**Description of the task:** Repeat the records exactly. Leave out the pictures.

◇ ◇ ◇ ◇ ◇ ◇ ◇

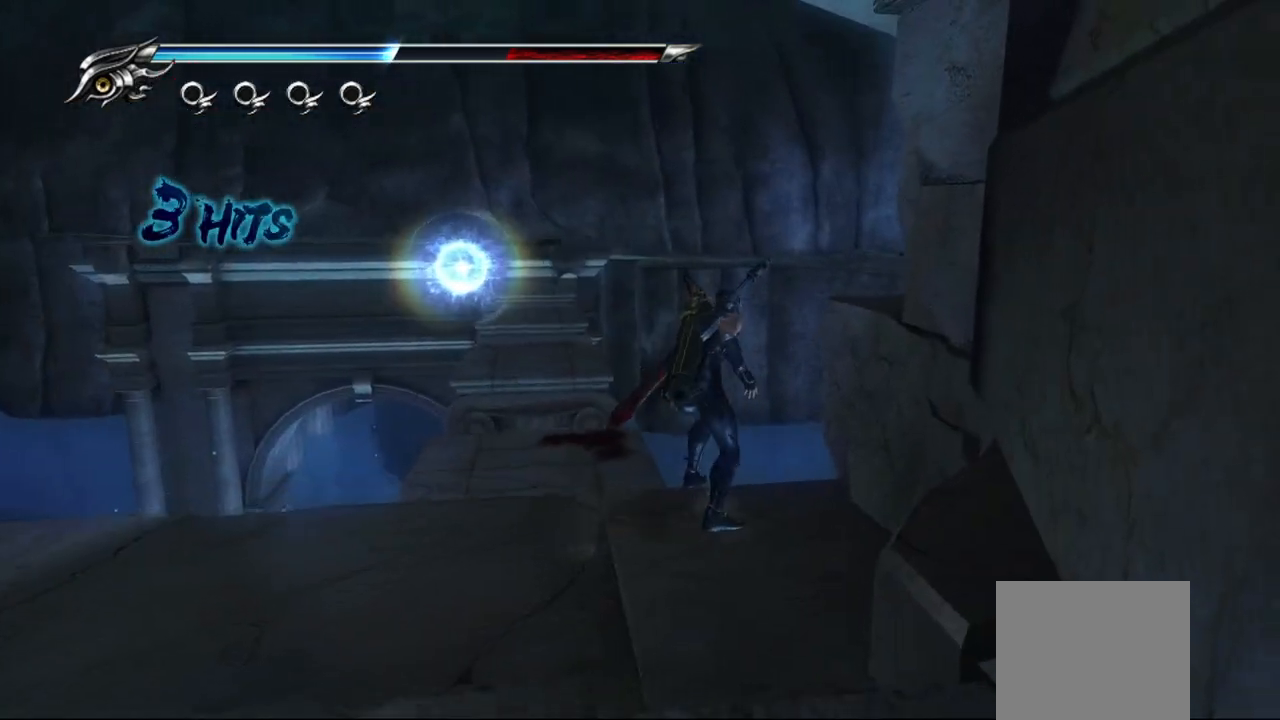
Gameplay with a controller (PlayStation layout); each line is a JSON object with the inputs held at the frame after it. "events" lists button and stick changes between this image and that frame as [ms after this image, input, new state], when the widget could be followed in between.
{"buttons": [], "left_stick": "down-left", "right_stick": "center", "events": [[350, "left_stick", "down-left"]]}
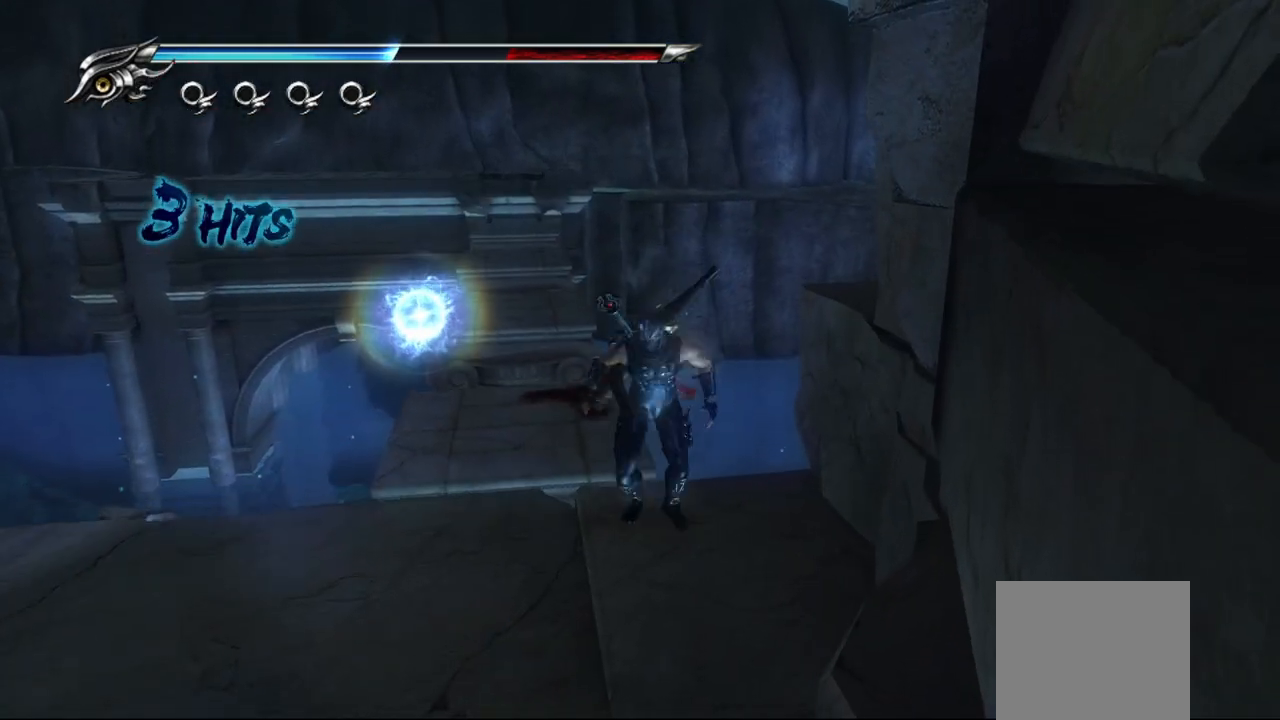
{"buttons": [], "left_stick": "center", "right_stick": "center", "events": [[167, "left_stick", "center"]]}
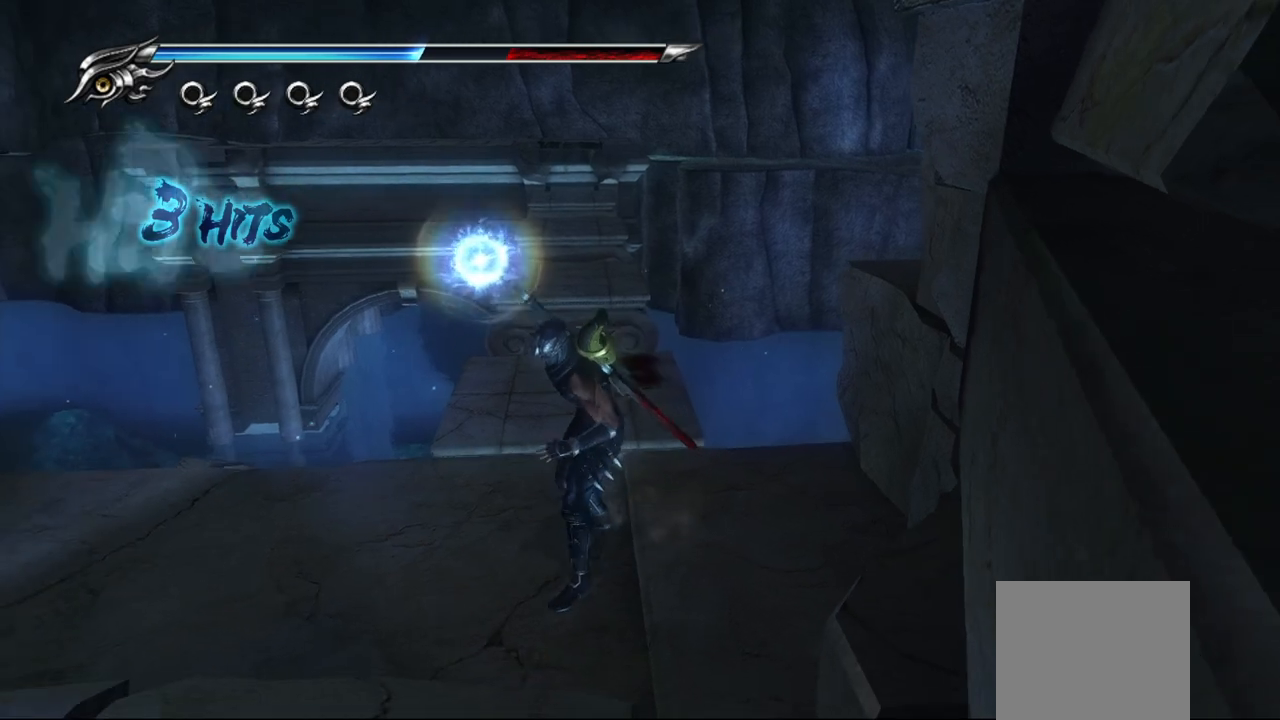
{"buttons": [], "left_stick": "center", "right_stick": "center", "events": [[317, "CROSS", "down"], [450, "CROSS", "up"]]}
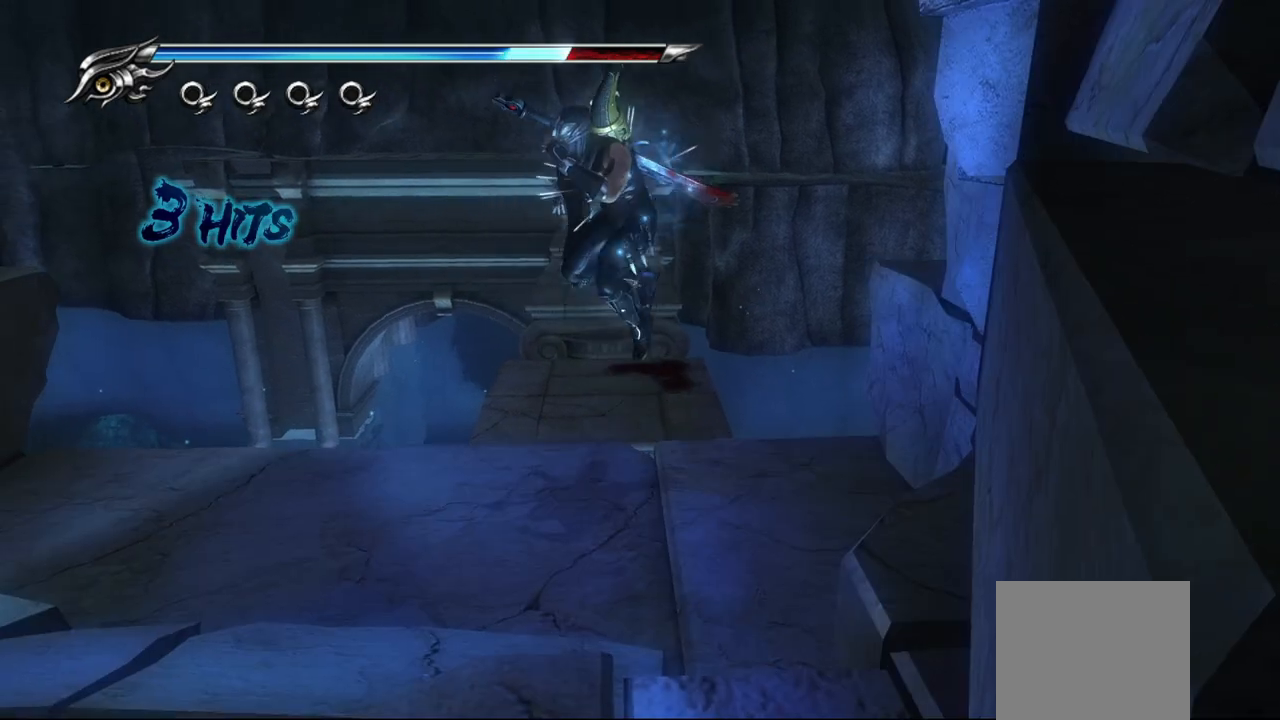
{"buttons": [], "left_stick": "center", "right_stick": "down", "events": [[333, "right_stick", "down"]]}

◇ ◇ ◇ ◇ ◇ ◇ ◇

**Result:**
Gameplay with a controller (PlayStation layout); each line is a JSON object with the inputs held at the frame after it. "events" lists button and stick changes between this image and that frame as [ms after this image, input, new state], when the widget could be followed in between.
{"buttons": [], "left_stick": "down-left", "right_stick": "center", "events": [[350, "left_stick", "down-left"]]}
{"buttons": [], "left_stick": "center", "right_stick": "center", "events": [[167, "left_stick", "center"]]}
{"buttons": [], "left_stick": "center", "right_stick": "center", "events": [[317, "CROSS", "down"], [450, "CROSS", "up"]]}
{"buttons": [], "left_stick": "center", "right_stick": "down", "events": [[333, "right_stick", "down"]]}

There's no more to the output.